Records provided section start

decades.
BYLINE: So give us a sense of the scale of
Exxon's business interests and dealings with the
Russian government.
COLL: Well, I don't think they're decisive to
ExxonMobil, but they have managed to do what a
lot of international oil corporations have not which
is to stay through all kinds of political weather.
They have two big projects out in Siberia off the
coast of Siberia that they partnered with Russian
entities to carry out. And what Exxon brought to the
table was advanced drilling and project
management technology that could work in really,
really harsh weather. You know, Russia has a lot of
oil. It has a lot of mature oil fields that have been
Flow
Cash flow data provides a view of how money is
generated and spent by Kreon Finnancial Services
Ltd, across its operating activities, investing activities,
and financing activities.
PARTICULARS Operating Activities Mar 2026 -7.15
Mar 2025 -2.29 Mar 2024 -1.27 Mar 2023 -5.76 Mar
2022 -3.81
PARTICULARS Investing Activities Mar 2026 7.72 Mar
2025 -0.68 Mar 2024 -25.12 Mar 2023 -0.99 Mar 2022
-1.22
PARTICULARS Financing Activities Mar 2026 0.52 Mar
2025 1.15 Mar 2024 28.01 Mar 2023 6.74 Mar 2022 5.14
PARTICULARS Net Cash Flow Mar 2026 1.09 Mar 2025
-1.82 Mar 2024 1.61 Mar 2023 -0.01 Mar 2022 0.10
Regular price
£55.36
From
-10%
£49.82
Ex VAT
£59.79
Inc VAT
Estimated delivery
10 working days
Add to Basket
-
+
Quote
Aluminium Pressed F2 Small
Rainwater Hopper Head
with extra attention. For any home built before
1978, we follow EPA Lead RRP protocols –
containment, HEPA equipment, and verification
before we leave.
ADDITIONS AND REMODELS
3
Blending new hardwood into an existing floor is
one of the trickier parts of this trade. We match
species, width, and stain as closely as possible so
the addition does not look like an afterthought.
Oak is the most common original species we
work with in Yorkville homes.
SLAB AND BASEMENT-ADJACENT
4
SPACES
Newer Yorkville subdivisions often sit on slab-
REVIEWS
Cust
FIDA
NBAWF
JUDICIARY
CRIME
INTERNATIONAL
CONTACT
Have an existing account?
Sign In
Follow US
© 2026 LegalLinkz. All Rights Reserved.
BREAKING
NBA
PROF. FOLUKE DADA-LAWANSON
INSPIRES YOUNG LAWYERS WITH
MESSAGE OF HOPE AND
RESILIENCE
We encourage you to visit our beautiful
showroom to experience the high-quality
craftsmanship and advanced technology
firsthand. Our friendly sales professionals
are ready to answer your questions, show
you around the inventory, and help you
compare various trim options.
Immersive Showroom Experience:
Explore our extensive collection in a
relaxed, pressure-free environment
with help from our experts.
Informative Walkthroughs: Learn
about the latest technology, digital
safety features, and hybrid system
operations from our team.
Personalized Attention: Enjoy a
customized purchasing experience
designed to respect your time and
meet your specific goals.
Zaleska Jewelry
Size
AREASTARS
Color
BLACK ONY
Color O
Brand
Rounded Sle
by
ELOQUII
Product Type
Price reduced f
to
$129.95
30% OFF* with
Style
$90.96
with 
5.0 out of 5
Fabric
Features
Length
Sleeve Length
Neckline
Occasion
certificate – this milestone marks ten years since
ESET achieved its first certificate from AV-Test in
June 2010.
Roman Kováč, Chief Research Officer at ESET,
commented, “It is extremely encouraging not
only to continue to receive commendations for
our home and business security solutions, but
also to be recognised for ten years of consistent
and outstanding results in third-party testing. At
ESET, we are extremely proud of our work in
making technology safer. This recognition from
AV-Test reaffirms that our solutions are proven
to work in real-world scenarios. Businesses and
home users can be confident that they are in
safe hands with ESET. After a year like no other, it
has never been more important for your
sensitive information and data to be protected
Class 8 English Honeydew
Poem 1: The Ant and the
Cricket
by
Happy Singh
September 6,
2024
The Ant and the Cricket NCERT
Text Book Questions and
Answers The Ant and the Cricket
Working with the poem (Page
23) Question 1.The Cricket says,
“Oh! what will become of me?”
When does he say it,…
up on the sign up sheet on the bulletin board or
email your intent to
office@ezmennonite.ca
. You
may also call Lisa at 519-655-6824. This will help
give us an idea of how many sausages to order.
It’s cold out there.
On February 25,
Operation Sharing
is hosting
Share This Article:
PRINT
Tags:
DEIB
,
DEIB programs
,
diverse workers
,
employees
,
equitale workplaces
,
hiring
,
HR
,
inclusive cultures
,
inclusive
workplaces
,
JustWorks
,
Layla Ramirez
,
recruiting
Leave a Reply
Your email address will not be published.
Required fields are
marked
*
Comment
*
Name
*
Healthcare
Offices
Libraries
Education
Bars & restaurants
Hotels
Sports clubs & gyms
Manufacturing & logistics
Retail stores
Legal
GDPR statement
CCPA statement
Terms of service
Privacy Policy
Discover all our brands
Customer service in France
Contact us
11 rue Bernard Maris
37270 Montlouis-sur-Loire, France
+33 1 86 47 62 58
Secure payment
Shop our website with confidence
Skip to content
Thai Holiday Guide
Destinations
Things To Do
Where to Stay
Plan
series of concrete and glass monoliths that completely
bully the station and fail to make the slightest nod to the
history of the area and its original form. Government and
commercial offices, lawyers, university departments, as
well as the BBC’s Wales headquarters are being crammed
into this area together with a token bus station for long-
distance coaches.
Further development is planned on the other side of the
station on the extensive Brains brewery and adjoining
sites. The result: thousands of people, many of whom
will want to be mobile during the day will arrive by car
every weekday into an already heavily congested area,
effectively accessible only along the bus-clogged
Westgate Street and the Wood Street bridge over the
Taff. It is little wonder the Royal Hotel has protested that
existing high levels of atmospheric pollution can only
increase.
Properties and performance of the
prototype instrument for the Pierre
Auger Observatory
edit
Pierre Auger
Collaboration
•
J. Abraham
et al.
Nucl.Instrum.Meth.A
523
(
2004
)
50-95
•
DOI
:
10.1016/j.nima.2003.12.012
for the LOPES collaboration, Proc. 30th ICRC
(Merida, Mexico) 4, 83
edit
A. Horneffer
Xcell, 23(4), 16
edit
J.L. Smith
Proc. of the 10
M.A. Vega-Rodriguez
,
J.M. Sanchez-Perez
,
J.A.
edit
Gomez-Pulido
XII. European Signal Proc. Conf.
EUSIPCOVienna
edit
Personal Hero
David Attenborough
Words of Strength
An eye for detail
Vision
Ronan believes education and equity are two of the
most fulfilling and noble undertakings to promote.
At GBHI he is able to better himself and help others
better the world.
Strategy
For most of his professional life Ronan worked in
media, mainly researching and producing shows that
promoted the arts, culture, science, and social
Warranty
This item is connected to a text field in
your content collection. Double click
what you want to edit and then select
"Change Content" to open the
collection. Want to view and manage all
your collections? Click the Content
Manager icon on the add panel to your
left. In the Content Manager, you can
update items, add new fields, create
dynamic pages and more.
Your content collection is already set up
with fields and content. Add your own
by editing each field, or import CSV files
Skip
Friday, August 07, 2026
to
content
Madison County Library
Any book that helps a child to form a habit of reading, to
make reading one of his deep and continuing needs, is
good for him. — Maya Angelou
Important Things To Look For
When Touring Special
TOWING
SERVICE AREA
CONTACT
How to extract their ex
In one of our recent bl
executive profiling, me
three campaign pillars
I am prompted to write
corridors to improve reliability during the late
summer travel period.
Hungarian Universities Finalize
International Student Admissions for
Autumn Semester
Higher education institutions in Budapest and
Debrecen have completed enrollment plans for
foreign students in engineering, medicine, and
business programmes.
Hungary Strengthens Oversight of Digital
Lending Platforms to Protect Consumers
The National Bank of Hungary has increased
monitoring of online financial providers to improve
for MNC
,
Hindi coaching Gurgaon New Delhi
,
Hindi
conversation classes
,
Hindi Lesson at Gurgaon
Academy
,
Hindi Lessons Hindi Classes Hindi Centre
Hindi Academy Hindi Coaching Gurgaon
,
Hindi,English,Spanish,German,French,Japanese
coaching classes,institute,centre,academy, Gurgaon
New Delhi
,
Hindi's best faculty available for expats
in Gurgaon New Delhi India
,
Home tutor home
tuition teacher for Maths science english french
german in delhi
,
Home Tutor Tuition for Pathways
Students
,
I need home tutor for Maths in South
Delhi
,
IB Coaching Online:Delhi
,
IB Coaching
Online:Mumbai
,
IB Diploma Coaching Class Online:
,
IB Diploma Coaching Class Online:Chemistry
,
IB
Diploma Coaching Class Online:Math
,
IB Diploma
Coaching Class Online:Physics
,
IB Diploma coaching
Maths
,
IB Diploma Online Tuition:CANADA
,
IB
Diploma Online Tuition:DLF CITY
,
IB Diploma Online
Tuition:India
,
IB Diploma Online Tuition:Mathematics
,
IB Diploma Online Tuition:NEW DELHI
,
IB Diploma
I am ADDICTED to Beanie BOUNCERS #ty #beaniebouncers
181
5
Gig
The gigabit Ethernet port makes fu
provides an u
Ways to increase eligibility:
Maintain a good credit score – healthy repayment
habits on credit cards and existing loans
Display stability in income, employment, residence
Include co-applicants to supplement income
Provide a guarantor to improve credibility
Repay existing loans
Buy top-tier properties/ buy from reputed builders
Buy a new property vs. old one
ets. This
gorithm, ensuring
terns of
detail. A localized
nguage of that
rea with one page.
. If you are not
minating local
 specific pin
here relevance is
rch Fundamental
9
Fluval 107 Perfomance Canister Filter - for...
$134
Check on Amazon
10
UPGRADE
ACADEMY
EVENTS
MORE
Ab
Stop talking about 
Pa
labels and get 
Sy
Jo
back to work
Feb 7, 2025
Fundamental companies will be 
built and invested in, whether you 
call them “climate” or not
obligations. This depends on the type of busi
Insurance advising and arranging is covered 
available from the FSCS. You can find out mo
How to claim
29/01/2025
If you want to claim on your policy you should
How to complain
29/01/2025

Records provided section end

• What the task asks:
From the records above, print only the lines between the one holding "They have two" and the one holding "containment, HEPA equipment, and verification", inclusive, exactly as they stand.

• Exercise response:
They have two big projects out in Siberia off the
coast of Siberia that they partnered with Russian
entities to carry out. And what Exxon brought to the
table was advanced drilling and project
management technology that could work in really,
really harsh weather. You know, Russia has a lot of
oil. It has a lot of mature oil fields that have been
Flow
Cash flow data provides a view of how money is
generated and spent by Kreon Finnancial Services
Ltd, across its operating activities, investing activities,
and financing activities.
PARTICULARS Operating Activities Mar 2026 -7.15
Mar 2025 -2.29 Mar 2024 -1.27 Mar 2023 -5.76 Mar
2022 -3.81
PARTICULARS Investing Activities Mar 2026 7.72 Mar
2025 -0.68 Mar 2024 -25.12 Mar 2023 -0.99 Mar 2022
-1.22
PARTICULARS Financing Activities Mar 2026 0.52 Mar
2025 1.15 Mar 2024 28.01 Mar 2023 6.74 Mar 2022 5.14
PARTICULARS Net Cash Flow Mar 2026 1.09 Mar 2025
-1.82 Mar 2024 1.61 Mar 2023 -0.01 Mar 2022 0.10
Regular price
£55.36
From
-10%
£49.82
Ex VAT
£59.79
Inc VAT
Estimated delivery
10 working days
Add to Basket
-
+
Quote
Aluminium Pressed F2 Small
Rainwater Hopper Head
with extra attention. For any home built before
1978, we follow EPA Lead RRP protocols –
containment, HEPA equipment, and verification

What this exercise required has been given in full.